Letter to the editor: Juan Manuel Pérez Asorey

Percutaneous left atrial appendage closure (LAAO) is currently going through one of the most interesting stages of its evolution. The nearly simultaneous publication of two high-impact randomized trials—CHAMPION-AF and CLOSURE-AF—offers results that, at first glance, seem to pull in opposite directions. However, rather than representing a contradiction, they likely reflect two different ways of looking at the same strategy.
Left atrial appendage closure (LAAO) vs anticoagulation: key insights from CHAMPION-AF and CLOSURE-AF
CHAMPION-AF shows the most favorable side of LAAO. In a population eligible for anticoagulation, with low bleeding risk and a relatively “ideal” profile, left atrial appendage closure proved to be non-inferior to NOACs in preventing cardiovascular death, stroke, or systemic embolism, with a significant reduction in bleeding. This is a strong result, as it positions LAAO not only as an alternative, but as a direct competitor to standard therapy for the first time. However, a closer look reveals some important considerations: the reduction in bleeding was mainly driven by non-major events, and ischemic stroke was numerically higher in the device group. In other words, the results are favorable, but not perfect, and must be interpreted carefully.
CLOSURE-AF, on the other hand, shows a different side of the issue. In an older population with more comorbidities and higher bleeding risk, LAAO failed to demonstrate non-inferiority compared with optimized medical therapy, with high DOAC use. At first glance, this may be interpreted as a negative result for left atrial appendage closure. In this context, the present analysis revisits and builds upon the key concepts developed by Dr. Pablo Lamelas in his reflection on the interpretation of randomized trials, offering a critical perspective that helps better understand the true implications of these findings.

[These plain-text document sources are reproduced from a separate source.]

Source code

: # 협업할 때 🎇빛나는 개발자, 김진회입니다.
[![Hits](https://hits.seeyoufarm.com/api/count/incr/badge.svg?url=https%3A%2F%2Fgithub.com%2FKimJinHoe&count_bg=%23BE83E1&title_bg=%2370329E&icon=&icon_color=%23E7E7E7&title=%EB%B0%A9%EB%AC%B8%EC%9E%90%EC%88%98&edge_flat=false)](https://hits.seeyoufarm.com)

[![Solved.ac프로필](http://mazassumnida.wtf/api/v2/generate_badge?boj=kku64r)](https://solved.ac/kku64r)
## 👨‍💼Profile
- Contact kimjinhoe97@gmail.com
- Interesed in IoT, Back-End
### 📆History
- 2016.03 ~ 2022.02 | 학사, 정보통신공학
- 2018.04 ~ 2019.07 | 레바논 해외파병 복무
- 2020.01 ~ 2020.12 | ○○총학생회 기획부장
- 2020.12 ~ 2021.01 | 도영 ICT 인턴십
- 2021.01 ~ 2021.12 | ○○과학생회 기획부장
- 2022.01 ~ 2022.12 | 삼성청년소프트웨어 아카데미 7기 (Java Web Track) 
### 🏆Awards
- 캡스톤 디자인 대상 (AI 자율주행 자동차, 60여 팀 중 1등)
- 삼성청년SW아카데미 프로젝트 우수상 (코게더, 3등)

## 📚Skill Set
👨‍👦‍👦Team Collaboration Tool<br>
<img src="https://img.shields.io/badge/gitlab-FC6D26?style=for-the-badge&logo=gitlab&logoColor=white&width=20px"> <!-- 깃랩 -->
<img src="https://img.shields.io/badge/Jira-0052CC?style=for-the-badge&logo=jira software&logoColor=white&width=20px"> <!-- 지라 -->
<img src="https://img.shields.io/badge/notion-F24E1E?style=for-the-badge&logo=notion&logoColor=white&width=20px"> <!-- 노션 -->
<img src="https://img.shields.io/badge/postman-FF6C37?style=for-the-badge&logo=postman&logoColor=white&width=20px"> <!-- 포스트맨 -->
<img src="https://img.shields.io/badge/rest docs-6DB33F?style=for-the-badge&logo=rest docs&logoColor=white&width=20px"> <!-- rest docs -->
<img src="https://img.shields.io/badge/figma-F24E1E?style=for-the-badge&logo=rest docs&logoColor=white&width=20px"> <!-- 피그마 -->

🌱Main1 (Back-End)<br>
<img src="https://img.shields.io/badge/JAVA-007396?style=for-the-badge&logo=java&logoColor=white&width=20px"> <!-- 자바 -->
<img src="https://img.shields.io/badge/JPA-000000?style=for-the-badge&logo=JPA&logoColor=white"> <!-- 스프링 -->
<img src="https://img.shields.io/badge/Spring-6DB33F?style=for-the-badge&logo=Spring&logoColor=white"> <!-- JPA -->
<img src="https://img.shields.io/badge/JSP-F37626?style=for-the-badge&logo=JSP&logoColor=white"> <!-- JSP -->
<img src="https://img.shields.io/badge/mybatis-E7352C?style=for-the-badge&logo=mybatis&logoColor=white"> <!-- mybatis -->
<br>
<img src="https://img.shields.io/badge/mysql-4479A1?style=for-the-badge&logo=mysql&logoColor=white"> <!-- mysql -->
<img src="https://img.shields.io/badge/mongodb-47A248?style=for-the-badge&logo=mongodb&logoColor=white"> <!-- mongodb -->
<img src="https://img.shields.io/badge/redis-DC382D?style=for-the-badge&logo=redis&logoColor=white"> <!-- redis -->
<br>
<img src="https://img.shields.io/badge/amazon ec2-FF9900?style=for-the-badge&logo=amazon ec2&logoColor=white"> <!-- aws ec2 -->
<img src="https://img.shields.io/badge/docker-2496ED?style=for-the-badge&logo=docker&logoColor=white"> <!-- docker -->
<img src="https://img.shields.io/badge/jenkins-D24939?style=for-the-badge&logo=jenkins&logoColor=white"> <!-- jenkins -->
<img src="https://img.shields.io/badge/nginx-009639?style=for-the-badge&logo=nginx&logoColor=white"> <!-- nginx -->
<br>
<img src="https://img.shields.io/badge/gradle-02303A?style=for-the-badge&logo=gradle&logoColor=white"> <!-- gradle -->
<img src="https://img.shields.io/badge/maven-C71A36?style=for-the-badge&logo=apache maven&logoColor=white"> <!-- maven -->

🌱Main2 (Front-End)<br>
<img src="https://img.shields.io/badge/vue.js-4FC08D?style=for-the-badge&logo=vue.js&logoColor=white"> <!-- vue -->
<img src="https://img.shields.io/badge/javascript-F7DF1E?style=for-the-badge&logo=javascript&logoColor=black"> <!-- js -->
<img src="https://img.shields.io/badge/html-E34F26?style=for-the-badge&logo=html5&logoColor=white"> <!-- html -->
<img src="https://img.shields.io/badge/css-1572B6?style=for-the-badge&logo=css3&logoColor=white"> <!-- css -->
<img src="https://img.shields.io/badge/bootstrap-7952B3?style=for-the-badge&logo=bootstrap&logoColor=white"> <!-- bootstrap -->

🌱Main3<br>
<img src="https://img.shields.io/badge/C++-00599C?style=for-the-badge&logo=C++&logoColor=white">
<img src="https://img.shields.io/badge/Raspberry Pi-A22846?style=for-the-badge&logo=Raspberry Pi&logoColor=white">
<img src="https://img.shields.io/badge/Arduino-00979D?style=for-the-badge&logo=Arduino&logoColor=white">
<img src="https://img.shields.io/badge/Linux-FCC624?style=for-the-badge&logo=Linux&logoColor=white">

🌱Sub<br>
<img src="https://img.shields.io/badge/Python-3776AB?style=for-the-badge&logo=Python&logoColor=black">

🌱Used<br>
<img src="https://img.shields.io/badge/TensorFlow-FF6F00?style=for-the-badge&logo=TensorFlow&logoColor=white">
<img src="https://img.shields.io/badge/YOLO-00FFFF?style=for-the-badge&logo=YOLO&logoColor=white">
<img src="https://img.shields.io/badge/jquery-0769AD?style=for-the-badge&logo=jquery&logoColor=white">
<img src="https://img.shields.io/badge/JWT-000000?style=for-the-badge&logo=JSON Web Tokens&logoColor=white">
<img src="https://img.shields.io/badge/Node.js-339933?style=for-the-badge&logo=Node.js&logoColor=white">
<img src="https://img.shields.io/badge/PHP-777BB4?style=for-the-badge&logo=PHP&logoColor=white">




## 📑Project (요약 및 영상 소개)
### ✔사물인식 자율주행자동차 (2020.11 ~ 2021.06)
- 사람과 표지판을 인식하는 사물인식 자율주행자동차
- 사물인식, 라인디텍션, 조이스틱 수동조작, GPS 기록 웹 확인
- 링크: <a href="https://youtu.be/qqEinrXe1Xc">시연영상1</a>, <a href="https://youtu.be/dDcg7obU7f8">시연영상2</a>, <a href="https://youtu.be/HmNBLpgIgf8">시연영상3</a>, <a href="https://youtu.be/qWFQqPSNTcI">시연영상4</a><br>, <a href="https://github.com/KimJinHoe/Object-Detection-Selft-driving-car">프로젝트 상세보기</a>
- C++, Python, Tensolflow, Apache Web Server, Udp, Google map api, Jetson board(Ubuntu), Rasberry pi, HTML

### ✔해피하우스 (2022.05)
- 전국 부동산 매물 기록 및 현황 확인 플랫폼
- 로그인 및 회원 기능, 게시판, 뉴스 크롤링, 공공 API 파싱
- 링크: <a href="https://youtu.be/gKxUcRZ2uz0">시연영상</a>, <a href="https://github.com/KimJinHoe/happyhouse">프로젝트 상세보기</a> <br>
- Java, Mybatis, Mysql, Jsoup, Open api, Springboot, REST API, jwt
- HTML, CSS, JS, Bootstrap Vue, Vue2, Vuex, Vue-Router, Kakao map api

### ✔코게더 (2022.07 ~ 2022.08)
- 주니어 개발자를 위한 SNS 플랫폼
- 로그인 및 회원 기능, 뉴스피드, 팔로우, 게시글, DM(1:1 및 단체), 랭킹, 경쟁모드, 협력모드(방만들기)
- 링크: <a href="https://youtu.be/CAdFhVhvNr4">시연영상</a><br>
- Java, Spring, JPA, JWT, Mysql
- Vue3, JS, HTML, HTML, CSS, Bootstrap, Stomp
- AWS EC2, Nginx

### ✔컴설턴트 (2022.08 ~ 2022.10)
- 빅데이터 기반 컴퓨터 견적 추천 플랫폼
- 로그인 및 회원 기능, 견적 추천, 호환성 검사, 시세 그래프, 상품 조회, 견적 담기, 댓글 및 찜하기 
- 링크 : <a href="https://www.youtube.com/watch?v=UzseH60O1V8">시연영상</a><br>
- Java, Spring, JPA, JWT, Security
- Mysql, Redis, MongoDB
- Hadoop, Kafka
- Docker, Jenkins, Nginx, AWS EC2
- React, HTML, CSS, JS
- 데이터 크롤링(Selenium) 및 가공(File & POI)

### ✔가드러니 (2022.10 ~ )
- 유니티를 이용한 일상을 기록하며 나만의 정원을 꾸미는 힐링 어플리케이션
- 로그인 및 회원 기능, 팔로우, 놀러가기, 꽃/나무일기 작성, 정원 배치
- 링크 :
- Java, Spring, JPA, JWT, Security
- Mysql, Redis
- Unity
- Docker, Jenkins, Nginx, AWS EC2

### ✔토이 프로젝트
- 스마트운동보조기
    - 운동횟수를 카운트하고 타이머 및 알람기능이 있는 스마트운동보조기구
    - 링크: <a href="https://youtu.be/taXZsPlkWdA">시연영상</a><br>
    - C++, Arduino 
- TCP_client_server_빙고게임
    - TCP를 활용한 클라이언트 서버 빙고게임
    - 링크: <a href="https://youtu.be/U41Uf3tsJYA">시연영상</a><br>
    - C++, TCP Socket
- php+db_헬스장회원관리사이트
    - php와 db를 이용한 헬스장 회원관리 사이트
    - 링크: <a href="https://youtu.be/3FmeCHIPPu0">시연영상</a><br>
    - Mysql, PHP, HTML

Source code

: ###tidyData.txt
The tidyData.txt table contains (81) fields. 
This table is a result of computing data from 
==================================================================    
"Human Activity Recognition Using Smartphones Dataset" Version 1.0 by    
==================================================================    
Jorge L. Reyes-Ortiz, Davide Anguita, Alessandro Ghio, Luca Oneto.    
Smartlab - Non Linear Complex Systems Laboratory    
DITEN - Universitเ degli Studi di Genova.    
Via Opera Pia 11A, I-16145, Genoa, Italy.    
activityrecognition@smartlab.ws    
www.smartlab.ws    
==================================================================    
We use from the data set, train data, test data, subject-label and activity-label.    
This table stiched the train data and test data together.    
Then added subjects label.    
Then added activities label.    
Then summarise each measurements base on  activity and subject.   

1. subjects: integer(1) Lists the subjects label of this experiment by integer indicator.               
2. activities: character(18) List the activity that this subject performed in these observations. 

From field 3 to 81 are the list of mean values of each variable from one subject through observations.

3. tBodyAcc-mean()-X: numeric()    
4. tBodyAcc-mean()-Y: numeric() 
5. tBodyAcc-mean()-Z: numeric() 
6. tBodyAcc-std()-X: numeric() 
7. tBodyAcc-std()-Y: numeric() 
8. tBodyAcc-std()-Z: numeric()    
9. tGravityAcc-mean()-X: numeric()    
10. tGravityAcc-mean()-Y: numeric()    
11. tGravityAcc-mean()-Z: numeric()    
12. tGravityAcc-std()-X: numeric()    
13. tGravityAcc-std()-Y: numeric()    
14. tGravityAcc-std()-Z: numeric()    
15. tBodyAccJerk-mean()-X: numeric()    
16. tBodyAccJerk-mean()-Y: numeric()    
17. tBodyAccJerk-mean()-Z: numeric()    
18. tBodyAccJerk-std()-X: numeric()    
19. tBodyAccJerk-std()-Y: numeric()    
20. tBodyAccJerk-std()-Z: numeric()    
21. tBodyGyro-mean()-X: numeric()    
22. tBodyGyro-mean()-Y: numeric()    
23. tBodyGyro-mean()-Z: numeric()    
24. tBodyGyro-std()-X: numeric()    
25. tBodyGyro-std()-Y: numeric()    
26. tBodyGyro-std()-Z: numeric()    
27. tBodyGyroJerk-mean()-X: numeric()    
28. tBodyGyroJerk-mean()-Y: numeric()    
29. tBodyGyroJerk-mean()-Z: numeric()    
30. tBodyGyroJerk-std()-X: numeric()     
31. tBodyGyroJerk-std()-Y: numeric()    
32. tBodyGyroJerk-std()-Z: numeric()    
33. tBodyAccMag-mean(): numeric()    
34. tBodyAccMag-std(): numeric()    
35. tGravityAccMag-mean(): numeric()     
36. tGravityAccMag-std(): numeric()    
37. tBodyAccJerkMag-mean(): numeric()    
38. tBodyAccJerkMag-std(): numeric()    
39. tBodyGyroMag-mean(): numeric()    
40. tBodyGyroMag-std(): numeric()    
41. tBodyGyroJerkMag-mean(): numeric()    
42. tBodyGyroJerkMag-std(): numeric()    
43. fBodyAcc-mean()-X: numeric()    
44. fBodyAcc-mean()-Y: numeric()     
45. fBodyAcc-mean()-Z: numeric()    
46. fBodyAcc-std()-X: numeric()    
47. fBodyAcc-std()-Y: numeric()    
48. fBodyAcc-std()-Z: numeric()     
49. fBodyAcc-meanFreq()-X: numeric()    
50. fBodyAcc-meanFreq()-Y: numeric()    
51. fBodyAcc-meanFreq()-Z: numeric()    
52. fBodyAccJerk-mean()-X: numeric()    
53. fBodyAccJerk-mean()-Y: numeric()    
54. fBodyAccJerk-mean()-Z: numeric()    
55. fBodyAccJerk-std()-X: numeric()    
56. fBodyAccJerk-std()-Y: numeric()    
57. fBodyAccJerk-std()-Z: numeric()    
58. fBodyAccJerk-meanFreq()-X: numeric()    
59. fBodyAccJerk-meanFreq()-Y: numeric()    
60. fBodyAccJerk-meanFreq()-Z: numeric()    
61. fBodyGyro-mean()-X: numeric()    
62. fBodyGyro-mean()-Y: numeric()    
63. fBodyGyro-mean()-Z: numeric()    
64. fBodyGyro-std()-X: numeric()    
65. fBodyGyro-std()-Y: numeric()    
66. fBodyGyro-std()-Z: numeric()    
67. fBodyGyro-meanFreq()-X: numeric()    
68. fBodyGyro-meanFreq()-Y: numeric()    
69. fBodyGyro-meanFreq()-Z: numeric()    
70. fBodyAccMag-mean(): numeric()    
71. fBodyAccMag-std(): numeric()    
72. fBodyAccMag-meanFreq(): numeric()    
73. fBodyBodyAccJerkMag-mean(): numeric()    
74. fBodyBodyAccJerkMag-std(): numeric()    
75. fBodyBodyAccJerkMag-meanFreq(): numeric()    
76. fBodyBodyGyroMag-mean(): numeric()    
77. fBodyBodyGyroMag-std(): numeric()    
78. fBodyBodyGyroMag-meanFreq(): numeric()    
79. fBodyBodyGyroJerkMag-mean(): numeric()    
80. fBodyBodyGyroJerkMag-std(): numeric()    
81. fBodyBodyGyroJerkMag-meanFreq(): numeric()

Lamelas highlights a key point: “failing to demonstrate non-inferiority” does not mean that LAAO is inferior, but rather that the study could not prove it was sufficiently comparable to medical therapy within the predefined margin. He also emphasizes an important issue: the study endpoint combines events of different nature (stroke, major bleeding, death), which do not carry the same clinical weight and may not move in the same direction.
When looking at individual outcomes, the most relevant finding is that stroke rates were virtually identical in both groups. This is crucial, as it indicates that LAAO does fulfill its primary objective—preventing embolic events. So why was the overall result not favorable? Likely because the procedure carries an “upfront cost” (periprocedural complications and the need for antithrombotic therapy in the first months), which impacts overall outcomes, especially in a more fragile population. In other words, the issue does not seem to be whether LAAO works, but rather in which patients and in what context it is being used.
Which patients benefit most from LAAO? Clinical interpretation and patient selection in atrial fibrillation
So, what conclusions can we draw when integrating both studies? CHAMPION-AF and CLOSURE-AF do not answer the same question. The former shows that LAAO can compete with anticoagulation in well-selected patients; the latter reminds us that in more complex patients, the benefit is less clear and the procedural cost weighs more heavily.
From a practical standpoint, the message is quite clear: LAAO is not (at least for now) a universal replacement for anticoagulation, but neither is it a strategy limited only to extreme cases. Its true value lies in proper patient selection. Those with a true contraindication, high and difficult-to-manage bleeding risk, or adherence issues remain clear candidates. However, an intermediate group is also emerging, in which both options deserve to be considered and discussed.
Ultimately, rather than providing a definitive answer, these studies help better frame the problem. They push us away from one-size-fits-all solutions and toward more individualized decision-making. Because if there is one clear takeaway from CHAMPION-AF and CLOSURE-AF, it is that left atrial appendage closure is not an all-or-nothing strategy—it is, precisely, the two sides of the same coin.